#### REQUIRED WORK:
Transcribe the lines below verbatim, skipping the images.
━━━━━ RECORDS
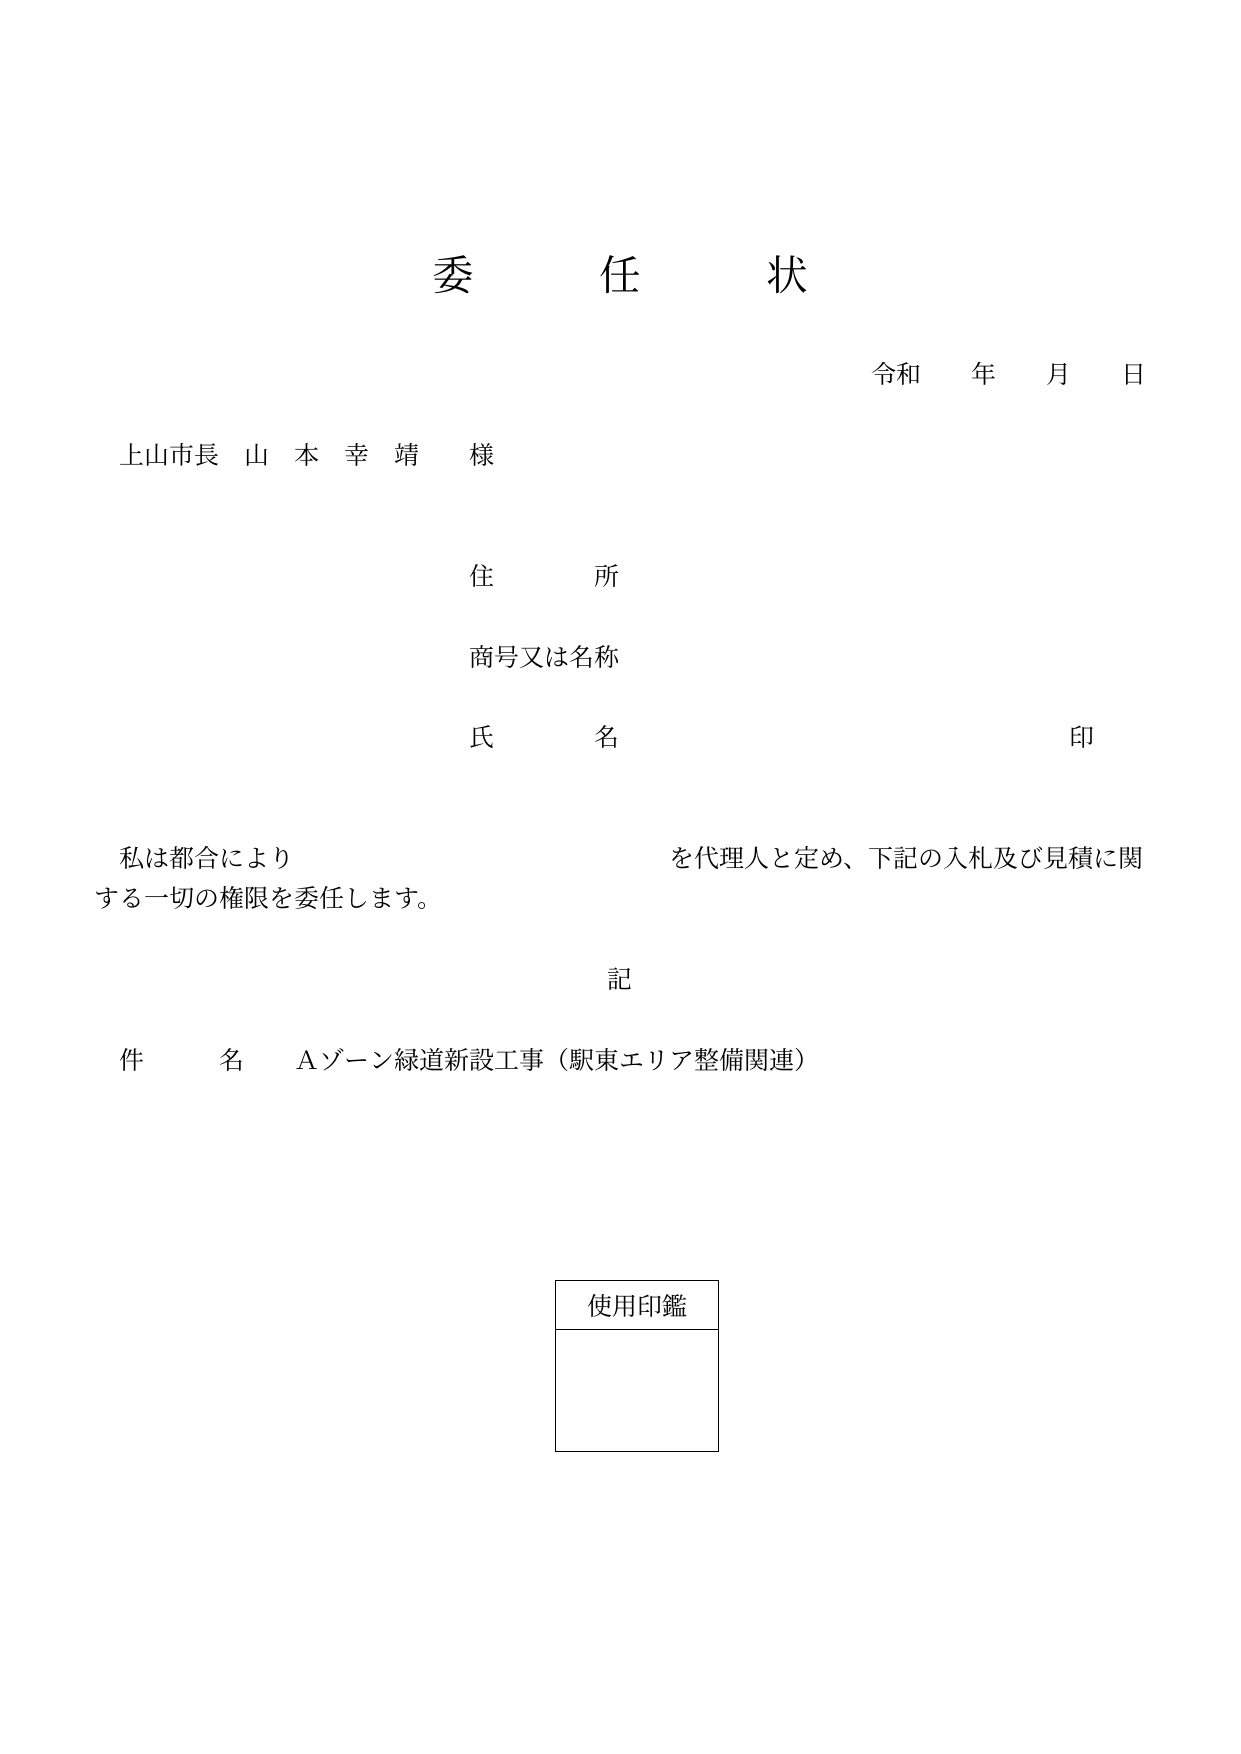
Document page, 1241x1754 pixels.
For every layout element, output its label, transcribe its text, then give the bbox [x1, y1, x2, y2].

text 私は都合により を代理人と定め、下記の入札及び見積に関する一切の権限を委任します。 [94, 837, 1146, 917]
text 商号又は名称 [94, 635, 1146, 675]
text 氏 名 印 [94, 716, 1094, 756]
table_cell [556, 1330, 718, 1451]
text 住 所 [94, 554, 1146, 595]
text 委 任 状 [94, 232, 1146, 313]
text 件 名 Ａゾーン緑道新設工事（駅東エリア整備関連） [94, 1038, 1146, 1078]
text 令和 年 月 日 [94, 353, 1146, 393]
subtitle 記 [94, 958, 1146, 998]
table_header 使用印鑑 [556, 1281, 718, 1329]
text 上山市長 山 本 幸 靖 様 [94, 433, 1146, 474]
━━━━━━━━━━
#### EXPECTED OUTPUT:
Document page, 1241x1754 pixels.
For every layout element, output its label, transcribe its text, then give the bbox [x1, y1, x2, y2].

text 私は都合により を代理人と定め、下記の入札及び見積に関する一切の権限を委任します。 [94, 837, 1146, 917]
text 商号又は名称 [94, 635, 1146, 675]
text 氏 名 印 [94, 716, 1094, 756]
table_cell [556, 1330, 718, 1451]
text 住 所 [94, 554, 1146, 595]
text 委 任 状 [94, 232, 1146, 313]
text 件 名 Ａゾーン緑道新設工事（駅東エリア整備関連） [94, 1038, 1146, 1078]
text 令和 年 月 日 [94, 353, 1146, 393]
subtitle 記 [94, 958, 1146, 998]
table_header 使用印鑑 [556, 1281, 718, 1329]
text 上山市長 山 本 幸 靖 様 [94, 433, 1146, 474]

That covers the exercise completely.